Tuesday, 14 February 2012
Department of Justice, Equality and Defence
Irish Red Cross
Question 548: To ask the Minister for Defence if he is satisfied that the evidence given to the Committee of Public Accounts by officials from the Irish Red Cross on 19 January 2012 last was accurate in all respects; and if he will make a statement on the matter. [8221/12]
Question 549: To ask the Minister for Defence his views on the evidence given recently by the Irish Red Cross to the Committee of Public Accounts; his further views on the recent letter from a former senior manager at the IRC to the PAC which disputes some of the evidence given by the IRC; and if he will make a statement on the matter. [8222/12]
I propose to take Questions Nos. 548 and 549 together.
I welcome the fact that the Oireachtas Committee of Public Accounts (PAC) recently examined the Chapter on Financial Control in the Irish Red Cross Society that was contained in the Comptroller and Auditor General’s recent Report. I also welcome the fact that the Irish Red Cross Society readily agreed to appear before the Committee and I believe that their attendance represented a further important step in restoring the full confidence of the public in the Irish Red Cross Society. It is clear that before it agreed to dispose of the Chapter in question, the PAC dealt in some considerable depth with a wide range of issues relating to weak financial controls in the past and allegations of poor corporate governance. I believe that the PAC’s work in this regard has helped to clear the air in relation to a number of serious allegations that have been made in public concerning, inter alia , the appropriateness of how the Society deals with unrestricted donations, its treatment of its property portfolio in its accounts, and also its ability to produce consolidated audited accounts for the whole of the Society. I am satisfied that the officials from the Irish Red Cross Society answered all of the questions put to them and whilst I am aware that some of the information presented to the PAC has subsequently been disputed by some, the question of resolving any discrepancies or misunderstandings that may have arisen is a matter for the Committee.

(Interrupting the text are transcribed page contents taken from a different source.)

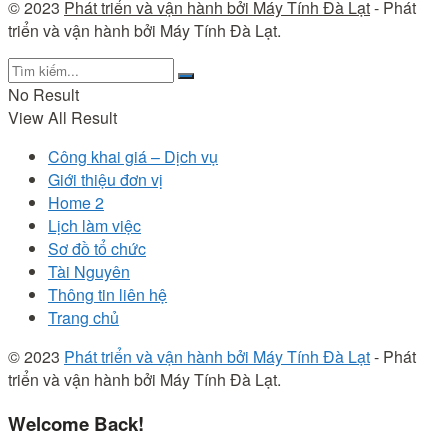
© 2023
Phát triển và vận hành bởi Máy Tính Đà Lạt
- Phát
triển và vận hành bởi Máy Tính Đà Lạt.
No Result
View All Result
Công khai giá – Dịch vụ
Giới thiệu đơn vị
Home 2
Lịch làm việc
Sơ đồ tổ chức
Tài Nguyên
Thông tin liên hệ
Trang chủ
© 2023
Phát triển và vận hành bởi Máy Tính Đà Lạt
- Phát
triển và vận hành bởi Máy Tính Đà Lạt.
Welcome Back!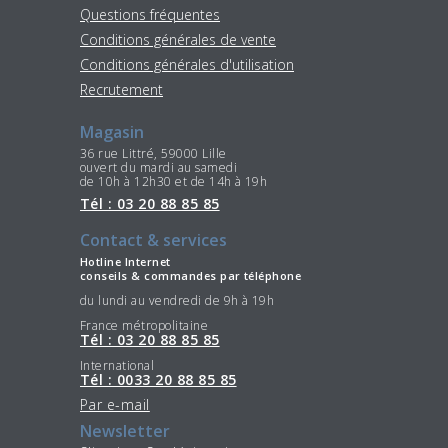
Questions fréquentes
Conditions générales de vente
Conditions générales d'utilisation
Recrutement
Magasin
36 rue Littré, 59000 Lille
ouvert du mardi au samedi
de 10h à 12h30 et de 14h à 19h
Tél : 03 20 88 85 85
Contact & services
Hotline Internet
conseils & commandes par téléphone
du lundi au vendredi de 9h à 19h
France métropolitaine
Tél : 03 20 88 85 85
International
Tél : 0033 20 88 85 85
Par e-mail
Newsletter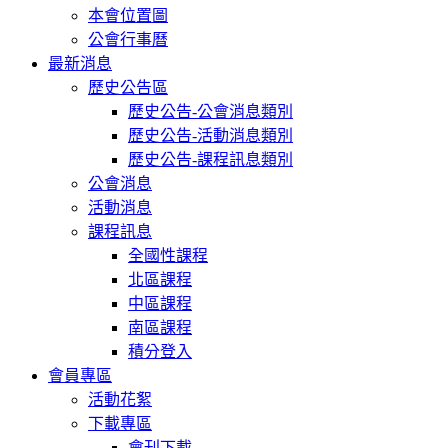
本會位置圖
公會行事曆
最新消息
歷史公告區
歷史公告-公會消息類別
歷史公告-活動消息類別
歷史公告-課程訊息類別
公會消息
活動消息
課程訊息
全國性課程
北區課程
中區課程
南區課程
積分登入
會員專區
活動花絮
下載專區
會刊下載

Question 550: To ask the Minister for Defence his views on the fact that under the new Red Cross Constitution, there is no provision for retrospection of service, meaning the vice chairman and honorary treasurer can each serve for a further six years, bringing their service to 27 years and 15 years respectively; his further views on whether this arrangement meets good corporate governance guidelines; and if he will make a statement on the matter. [8223/12]
Question 551: To ask the Minister for Defence when the new Irish Red Cross statutory order will be brought to Cabinet for consideration; if it is his intention to include a clause on retrospection of service for members of the IRC executive committee in the new order; and if he will make a statement on the matter. [8224/12]

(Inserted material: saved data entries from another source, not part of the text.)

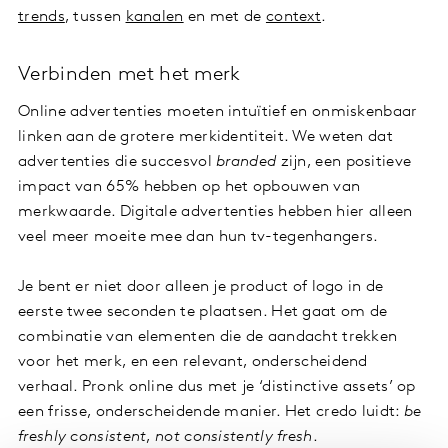
trends
, tussen
kanalen
en met de
context
.
Verbinden met het merk
Online advertenties moeten intuïtief en onmiskenbaar
linken aan de grotere merkidentiteit. We weten dat
advertenties die succesvol
branded
zijn, een positieve
impact van 65% hebben op het opbouwen van
merkwaarde. Digitale advertenties hebben hier alleen
veel meer moeite mee dan hun tv-tegenhangers.
Je bent er niet door alleen je product of logo in de
eerste twee seconden te plaatsen. Het gaat om de
combinatie van elementen die de aandacht trekken
voor het merk, en een relevant, onderscheidend
verhaal. Pronk online dus met je ‘distinctive assets’ op
een frisse, onderscheidende manier. Het credo luidt:
be
freshly consistent
,
not consistently fresh
.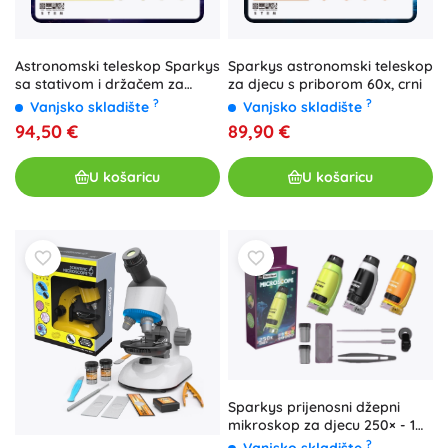
Astronomski teleskop Sparkys
Sparkys astronomski teleskop
sa stativom i držačem za
za djecu s priborom 60x, crni
telefon - 1 komad
?
?
Vanjsko skladište
Vanjsko skladište
94,50 €
89,90 €
U košaricu
U košaricu
Sparkys prijenosni džepni
mikroskop za djecu 250× - 1
komad
?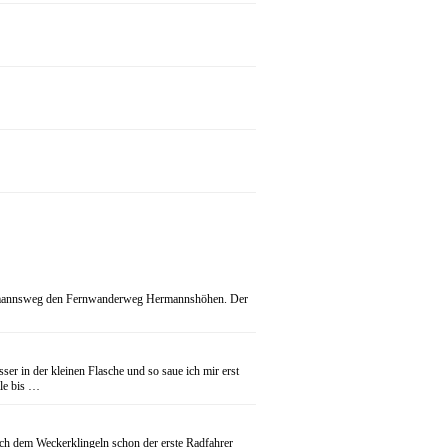
 Hermannsweg den Fernwanderweg Hermannshöhen. Der
r in der kleinen Flasche und so saue ich mir erst
le bis …
ach dem Weckerklingeln schon der erste Radfahrer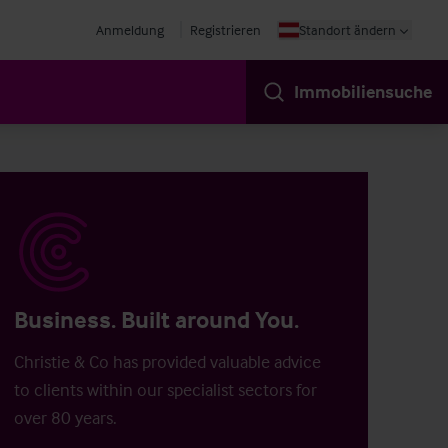
Anmeldung
Registrieren
Standort ändern
Immobiliensuche
Business. Built around You.
Christie & Co has provided valuable advice
to clients within our specialist sectors for
over 80 years.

I propose to take Questions Nos. 550 and 551 together.
I am on record as saying that I do not believe that it is conducive to good corporate governance for any individual to serve indefinitely on the Central Council or the Executive Committee of the Irish Red Cross Society, or in the same appointment. I have previously written to the Chairman of the Society and expressed my views on the need for mandatory breaks in service. I welcome the fact that the issue of turnover and rotation at leadership levels was raised by him at a subsequent Central Council meeting and that agreement was reached by the members to introduce a mandatory three-year break for Executive Committee members in circumstances where a member may have previously served for two consecutive three year terms.

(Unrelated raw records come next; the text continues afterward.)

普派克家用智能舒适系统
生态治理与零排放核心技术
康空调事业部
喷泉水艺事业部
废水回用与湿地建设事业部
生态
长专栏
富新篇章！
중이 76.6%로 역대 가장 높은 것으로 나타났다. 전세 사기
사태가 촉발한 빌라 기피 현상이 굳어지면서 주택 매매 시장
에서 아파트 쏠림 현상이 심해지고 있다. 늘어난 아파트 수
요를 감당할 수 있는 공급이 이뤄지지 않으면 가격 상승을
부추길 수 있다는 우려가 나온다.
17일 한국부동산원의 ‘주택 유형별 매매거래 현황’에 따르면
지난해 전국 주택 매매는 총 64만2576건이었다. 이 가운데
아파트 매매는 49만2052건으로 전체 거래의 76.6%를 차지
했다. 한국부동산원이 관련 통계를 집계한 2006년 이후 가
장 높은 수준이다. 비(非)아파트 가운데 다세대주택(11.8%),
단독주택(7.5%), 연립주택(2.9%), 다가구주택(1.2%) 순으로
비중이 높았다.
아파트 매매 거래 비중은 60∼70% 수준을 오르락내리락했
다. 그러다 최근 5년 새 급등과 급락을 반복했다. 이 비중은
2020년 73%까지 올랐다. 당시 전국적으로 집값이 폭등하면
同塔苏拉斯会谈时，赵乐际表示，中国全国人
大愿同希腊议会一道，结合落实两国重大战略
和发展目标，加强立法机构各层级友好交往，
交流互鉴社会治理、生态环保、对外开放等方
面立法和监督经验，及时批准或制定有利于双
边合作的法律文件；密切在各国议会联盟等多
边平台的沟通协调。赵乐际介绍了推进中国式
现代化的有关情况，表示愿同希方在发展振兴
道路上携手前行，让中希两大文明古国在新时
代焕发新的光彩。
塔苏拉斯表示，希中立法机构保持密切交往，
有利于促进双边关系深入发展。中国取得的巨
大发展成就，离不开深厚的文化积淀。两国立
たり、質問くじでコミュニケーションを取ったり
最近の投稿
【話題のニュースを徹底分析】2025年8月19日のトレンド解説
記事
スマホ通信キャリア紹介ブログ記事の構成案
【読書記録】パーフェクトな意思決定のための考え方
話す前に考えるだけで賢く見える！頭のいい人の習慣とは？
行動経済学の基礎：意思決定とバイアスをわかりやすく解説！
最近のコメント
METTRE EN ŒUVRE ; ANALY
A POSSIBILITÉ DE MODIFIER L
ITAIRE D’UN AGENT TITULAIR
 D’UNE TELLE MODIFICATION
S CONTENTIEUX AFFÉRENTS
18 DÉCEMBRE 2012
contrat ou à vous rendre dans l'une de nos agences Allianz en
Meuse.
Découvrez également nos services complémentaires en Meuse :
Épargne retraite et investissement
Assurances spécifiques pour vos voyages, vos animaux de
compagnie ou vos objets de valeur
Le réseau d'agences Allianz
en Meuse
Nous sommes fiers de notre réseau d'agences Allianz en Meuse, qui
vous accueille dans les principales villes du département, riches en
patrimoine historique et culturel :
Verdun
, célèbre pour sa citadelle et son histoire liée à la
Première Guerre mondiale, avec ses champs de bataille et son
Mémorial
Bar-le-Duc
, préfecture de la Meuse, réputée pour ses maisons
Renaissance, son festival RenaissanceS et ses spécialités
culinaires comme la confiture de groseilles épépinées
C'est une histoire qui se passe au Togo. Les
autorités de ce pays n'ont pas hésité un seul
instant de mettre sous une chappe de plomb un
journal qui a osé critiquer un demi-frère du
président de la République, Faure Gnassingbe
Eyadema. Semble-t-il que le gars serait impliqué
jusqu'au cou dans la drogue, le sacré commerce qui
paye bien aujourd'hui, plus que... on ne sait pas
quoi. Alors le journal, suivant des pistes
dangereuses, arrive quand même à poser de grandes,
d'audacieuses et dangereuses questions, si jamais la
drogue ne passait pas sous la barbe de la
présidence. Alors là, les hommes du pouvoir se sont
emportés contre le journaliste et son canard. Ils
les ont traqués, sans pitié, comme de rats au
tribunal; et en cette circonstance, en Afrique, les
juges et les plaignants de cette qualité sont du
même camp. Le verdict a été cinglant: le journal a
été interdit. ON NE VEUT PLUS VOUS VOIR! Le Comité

In relation to the issue of retrospection, I am aware of the fact that it is the firm view of the International Federation of Red Cross and Red Crescent Societies that this is a matter for the membership of the Irish Red Cross Society who are free to choose whether to support long serving colleagues who present themselves for re-election to the Executive Committee. I am also aware that there is an ongoing debate about this issue amongst the membership of the Irish Red Cross Society. As retrospection is a matter for the democratic processes of the Society, I believe that its members should be given the opportunity to determine this issue for themselves. I am satisfied that in seeking to get the right balance, the members will consider the views of their external stakeholders in making such decisions. In these circumstances, I do not believe that it is appropriate for the State to impose on the Society, which is an independent body corporate, changes to its election procedures that have not been sought by its members or by the International Federation.
The position in relation to the proposed legislation is that officials from my Department are currently liaising with the Office of the Attorney General on the final text of an amendment to the Irish Red Cross Society Order 1939. I expect to be in a position to bring this legislation to Government for approval in the coming weeks.